Secundo, une science complètement évoluée
des différences humaines, permettant aux directeurs gouvernementaux
d'assigner à tout individu donné sa place convenable
dans la hiérarchie sociale et économique. (Les chevilles
rondes dans des trous carrés (2) ont tendance
à avoir des idées dangereuses sur le système
social et à contaminer les autres de leur mécontentement.)
Tertio (puisque la réalité, quelque utopienne qu'elle
soit est une chose dont on sent le besoin de s'évader assez
fréquemment), un succédané de l'alcool et
des autres narcotiques, quelque chose qui soit à la fois
nocif et plus dispensateur de plaisir que le genièvre ou
l'héroïne. Et quarto (mais ce serait là un
projet à longue échéance, qui exigerait,
pour être mené à une conclusion satisfaisante,
des générations de mainmise totalitaire), un système
d'eugénique à toute épreuve, conçu
de façon à standardiser le produit humain et à
faciliter ainsi la tâche des directeurs. Dans Le meilleur
des mondes, cette standardisation des produits humains a été
poussée à des extrêmes fantastiques; bien
que peut-être non impossibles. Techniquement et idéologiquement,
nous sommes encore fort loin des bébés en flacon,
et des groupes Bokanovsky de semi-imbéciles. Mais quand
sera révolue l'année 600 de N.F., qui sait ce qui
ne pourra pas se produire ? D'ici là, les autres caractéristiques
de ce monde plus heureux et plus stable - les équivalents
du soma, de l'hypnopédie et du système scientifique
des castes ne sont probablement pas éloignées de
plus de trois ou quatre générations. Et la promiscuité
sexuelle du Meilleur des mondes ne semble pas, non plus,
devoir être fort éloignée. Il y a déjà
certaines villes américaines où le nombre des divorces
est égal au nombre des mariages.
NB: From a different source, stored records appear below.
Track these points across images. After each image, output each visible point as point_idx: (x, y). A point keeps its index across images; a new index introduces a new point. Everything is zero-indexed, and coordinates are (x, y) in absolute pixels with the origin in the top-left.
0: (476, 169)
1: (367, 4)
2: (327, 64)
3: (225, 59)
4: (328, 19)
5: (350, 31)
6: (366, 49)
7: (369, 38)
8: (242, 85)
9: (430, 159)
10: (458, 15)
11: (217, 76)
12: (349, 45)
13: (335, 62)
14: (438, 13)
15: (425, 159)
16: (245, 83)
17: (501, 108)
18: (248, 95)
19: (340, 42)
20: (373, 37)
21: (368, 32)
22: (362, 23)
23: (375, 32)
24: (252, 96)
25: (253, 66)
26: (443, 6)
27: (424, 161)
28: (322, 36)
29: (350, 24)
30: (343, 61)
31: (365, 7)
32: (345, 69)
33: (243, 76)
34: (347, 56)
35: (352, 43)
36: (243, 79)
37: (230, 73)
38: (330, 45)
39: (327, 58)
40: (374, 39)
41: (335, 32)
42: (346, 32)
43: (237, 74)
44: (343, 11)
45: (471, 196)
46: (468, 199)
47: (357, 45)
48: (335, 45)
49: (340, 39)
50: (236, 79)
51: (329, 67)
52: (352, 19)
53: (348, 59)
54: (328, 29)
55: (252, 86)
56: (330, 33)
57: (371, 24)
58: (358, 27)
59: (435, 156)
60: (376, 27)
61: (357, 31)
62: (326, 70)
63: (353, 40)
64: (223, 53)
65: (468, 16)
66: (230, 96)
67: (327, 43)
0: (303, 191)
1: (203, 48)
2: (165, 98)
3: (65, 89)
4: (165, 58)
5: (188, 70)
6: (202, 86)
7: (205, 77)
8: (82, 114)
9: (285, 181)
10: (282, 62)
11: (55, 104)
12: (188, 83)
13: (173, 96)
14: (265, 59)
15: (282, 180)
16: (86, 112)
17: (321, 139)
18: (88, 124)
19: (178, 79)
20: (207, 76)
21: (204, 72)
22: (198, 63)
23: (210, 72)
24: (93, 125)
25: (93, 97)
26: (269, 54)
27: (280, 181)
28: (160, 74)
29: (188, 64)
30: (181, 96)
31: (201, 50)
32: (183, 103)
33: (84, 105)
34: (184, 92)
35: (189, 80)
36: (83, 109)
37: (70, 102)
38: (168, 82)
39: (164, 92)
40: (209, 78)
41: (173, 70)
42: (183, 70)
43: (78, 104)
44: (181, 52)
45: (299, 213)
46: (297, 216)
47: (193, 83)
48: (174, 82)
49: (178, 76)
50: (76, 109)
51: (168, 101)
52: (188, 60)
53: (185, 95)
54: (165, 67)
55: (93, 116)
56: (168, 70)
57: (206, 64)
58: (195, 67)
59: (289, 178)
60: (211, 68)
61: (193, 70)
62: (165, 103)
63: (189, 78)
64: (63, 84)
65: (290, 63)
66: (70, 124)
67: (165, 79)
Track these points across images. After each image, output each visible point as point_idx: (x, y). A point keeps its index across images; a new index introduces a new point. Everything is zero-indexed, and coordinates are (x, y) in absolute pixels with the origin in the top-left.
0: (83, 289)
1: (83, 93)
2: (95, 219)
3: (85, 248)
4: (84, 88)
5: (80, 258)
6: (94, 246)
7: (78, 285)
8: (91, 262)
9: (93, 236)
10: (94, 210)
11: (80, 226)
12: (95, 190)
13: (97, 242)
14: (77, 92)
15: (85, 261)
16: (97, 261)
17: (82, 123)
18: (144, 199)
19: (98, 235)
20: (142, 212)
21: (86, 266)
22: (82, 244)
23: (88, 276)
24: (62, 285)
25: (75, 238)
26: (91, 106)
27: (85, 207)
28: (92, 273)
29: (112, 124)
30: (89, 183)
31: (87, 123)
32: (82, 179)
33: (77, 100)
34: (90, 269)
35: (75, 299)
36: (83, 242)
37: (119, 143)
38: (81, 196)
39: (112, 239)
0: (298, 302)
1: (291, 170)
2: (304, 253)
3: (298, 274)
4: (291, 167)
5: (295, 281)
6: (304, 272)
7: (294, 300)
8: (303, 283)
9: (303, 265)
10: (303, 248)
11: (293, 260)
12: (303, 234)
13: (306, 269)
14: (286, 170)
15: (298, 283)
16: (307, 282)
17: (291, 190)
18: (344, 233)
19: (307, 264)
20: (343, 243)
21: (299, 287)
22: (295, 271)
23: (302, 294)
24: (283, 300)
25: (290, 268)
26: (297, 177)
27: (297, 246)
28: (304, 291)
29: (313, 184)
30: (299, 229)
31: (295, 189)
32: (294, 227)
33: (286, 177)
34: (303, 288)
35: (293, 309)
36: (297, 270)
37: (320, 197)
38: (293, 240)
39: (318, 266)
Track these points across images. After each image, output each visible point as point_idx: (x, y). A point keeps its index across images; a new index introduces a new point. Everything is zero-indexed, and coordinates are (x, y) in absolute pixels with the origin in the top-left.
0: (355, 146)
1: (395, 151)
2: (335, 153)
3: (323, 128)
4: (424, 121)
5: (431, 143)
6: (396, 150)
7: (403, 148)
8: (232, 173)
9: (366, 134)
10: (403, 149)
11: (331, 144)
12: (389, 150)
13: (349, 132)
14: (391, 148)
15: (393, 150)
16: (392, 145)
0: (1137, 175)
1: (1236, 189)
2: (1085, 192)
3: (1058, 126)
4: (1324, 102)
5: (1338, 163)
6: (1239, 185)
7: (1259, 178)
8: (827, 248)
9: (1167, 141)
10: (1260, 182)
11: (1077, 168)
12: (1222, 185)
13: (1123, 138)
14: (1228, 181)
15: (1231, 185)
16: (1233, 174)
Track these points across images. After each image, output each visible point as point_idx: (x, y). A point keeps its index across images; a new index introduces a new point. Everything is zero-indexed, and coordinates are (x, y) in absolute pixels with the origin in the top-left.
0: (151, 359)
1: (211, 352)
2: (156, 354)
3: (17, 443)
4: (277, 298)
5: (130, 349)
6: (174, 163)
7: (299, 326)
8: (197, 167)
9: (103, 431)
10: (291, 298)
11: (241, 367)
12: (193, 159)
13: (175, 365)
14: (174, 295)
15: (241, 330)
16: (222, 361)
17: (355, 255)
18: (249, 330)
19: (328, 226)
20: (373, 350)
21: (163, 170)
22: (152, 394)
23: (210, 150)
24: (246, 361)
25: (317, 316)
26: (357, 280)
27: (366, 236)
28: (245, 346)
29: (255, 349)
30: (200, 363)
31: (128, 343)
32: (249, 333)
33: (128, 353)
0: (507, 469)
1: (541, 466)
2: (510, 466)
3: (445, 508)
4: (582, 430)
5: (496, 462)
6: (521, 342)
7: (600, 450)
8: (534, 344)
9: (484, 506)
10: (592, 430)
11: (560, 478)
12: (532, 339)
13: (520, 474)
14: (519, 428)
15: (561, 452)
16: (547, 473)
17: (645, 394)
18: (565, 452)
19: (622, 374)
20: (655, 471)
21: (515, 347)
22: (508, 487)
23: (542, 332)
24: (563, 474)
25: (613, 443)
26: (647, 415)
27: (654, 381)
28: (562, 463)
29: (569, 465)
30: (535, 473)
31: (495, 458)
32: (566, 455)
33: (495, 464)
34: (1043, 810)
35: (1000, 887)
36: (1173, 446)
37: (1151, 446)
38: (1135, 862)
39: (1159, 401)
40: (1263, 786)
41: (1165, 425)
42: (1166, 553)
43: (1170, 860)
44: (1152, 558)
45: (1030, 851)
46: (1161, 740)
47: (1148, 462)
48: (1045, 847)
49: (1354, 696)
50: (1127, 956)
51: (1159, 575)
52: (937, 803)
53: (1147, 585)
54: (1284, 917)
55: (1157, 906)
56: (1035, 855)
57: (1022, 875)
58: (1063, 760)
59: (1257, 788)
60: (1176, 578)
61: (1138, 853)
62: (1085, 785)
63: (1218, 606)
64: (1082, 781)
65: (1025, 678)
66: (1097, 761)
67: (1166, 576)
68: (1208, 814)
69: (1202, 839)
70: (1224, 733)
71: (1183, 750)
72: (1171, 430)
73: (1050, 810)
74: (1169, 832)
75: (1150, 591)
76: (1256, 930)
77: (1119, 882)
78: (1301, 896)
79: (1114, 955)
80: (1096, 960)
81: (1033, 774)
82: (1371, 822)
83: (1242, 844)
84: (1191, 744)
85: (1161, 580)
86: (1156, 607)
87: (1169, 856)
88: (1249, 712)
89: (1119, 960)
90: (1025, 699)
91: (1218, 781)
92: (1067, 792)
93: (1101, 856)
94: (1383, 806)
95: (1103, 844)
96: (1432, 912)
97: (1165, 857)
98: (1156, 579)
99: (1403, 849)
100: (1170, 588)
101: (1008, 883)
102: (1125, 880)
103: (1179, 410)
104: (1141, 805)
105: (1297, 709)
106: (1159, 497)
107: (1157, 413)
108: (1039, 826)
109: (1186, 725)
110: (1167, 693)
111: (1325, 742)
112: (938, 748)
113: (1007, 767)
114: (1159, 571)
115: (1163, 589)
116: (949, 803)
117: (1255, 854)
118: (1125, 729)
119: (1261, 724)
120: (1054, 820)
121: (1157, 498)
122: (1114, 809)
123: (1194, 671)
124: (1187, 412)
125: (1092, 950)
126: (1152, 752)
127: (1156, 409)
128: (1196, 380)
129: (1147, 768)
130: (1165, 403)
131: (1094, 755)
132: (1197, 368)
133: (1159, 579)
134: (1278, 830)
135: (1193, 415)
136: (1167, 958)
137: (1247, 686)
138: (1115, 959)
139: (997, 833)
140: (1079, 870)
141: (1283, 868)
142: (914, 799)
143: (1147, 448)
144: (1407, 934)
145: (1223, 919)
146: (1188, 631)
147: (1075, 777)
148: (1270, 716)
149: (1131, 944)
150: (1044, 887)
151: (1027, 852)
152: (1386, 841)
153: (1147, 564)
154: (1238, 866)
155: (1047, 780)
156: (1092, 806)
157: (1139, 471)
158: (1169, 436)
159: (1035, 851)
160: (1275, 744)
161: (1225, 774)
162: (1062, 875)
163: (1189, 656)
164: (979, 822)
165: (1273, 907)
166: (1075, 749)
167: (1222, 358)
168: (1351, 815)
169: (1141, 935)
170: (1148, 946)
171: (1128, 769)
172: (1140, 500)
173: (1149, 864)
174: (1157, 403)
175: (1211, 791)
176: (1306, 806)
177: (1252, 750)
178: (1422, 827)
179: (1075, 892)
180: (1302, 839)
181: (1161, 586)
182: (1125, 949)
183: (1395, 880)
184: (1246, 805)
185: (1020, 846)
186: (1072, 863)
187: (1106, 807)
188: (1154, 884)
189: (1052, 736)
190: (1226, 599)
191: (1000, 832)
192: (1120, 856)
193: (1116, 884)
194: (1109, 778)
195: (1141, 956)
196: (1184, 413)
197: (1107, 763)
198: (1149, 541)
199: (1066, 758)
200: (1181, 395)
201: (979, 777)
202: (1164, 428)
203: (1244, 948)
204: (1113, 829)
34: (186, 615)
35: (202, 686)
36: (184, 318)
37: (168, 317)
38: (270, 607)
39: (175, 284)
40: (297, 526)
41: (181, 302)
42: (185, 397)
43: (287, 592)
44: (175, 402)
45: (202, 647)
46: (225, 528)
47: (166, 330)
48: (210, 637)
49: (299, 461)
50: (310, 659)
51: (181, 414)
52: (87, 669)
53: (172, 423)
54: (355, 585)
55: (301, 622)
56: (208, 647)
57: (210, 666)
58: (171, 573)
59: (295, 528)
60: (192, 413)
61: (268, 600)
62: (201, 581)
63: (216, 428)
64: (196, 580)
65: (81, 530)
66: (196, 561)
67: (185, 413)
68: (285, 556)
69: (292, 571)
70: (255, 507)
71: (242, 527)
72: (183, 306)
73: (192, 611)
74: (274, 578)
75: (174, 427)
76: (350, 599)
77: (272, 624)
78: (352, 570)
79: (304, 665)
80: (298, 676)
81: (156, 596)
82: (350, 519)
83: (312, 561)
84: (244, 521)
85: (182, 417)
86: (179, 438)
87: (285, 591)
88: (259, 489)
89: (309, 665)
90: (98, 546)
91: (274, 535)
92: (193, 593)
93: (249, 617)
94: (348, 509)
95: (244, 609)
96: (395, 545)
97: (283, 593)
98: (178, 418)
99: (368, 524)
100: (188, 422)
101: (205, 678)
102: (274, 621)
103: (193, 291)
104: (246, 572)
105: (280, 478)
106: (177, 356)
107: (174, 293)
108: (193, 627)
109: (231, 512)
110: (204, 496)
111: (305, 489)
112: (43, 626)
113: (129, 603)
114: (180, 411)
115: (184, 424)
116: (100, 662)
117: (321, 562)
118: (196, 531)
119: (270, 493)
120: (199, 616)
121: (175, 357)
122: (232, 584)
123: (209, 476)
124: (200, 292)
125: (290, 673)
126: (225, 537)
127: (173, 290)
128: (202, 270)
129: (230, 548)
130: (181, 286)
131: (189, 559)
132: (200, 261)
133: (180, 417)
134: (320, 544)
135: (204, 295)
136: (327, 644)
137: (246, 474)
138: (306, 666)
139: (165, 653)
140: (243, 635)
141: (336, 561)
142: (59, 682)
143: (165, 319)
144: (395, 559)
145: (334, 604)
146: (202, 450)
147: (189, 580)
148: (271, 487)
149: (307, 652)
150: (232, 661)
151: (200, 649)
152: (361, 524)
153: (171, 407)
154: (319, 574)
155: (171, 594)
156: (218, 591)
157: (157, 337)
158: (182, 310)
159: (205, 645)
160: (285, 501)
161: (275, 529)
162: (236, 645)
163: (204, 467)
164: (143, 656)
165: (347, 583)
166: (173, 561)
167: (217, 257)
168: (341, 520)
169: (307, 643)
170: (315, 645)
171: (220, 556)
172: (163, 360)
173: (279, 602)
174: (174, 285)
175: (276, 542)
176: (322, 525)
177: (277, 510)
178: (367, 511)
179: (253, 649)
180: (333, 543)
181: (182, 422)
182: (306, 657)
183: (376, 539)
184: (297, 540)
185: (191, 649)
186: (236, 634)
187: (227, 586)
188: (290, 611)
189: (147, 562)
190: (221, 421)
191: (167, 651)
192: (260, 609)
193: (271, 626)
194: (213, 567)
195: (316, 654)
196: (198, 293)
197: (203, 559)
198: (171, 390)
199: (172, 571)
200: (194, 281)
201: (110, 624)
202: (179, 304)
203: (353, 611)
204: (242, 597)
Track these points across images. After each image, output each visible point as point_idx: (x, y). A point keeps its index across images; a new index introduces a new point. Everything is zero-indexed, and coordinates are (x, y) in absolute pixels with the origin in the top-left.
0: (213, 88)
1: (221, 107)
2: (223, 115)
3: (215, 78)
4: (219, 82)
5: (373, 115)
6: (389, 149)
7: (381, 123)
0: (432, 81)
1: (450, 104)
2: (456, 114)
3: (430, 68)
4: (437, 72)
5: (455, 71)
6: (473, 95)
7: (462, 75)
Dans quelques années,
sans doute, on vendra des permis de mariage comme on vend des
permis de chiens, valables pour une période de douze mois,
sans aucun règlement interdisant de changer de chien ou
d'avoir plus d'un animal à la fois. A mesure que diminue
la liberté économique et politique, la liberté
sexuelle a tendance à s'accroître en compensation.
Et le dictateur (à moins qu'il n'ait besoin de chair à
canon et de familles pour coloniser les territoires vides ou conquis)
fera bien d'encourager cette liberté-là. Conjointement
avec la liberté de se livrer aux songes en plein jour sous
l'influence des drogues, du cinéma et de la radio, elle
contribuera à réconcilier ses sujets avec la servitude
qui sera leur sort.
À tout bien considérer, il semble que l'Utopie soit
beaucoup plus proche de nous que quiconque ne l'eût pu imaginer,
il y a seulement quinze ans. À cette époque, je
l'avais lancée à six cents ans dans l'avenir. Aujourd'hui,
il semble pratiquement possible que cette horreur puisse s'être
abattue sur nous dans le délai d'un siècle. Du moins,
si nous nous abstenons, d'ici là, de nous faire sauter
en mIettes. En vérité, à moins que nous ne
nous décidions à décentraliser et à
utiliser la science appliquée, non pas comme une fin en
vue de laquelle les êtres humains doivent être réduits
à l'état de moyens, mais bien comme le moyen de
produire une race d'individus libres, nous n'avons le choix qu'entre
deux solutions: ou bien un certain nombre de totalitarismes nationaux,
militarisés, ayant comme racine la terreur de la bombe
atomique, et comme conséquence la destruction de la civilisation
(ou, si la guerre est limitée, la perpétuation du
militarisme); ou bien un seul totalitarisme supranational, suscité
par le chaos social résultant du progrès technologique
rapide en général et de la révolution atomique
en particulier, et se développant, sous le besoin du rendement
et de la stabilité, pour prendre la forme de la tyrannie-providence
de l'Utopie. On paie son argent et l'on fait son choix.
Aldous HUXLEY.
Traduit par Jules Castier
1 La philosophie éternelle (traduction française de Jules Castier, PIon, 1 vol., 1948. (Note du Tr.)
2 Cette expression métaphorique est courante en anglais pour désigner des individus qui ne sont pas à leur place; nous l'avons gardée en raison de son pittoresque. (Note du Tr.)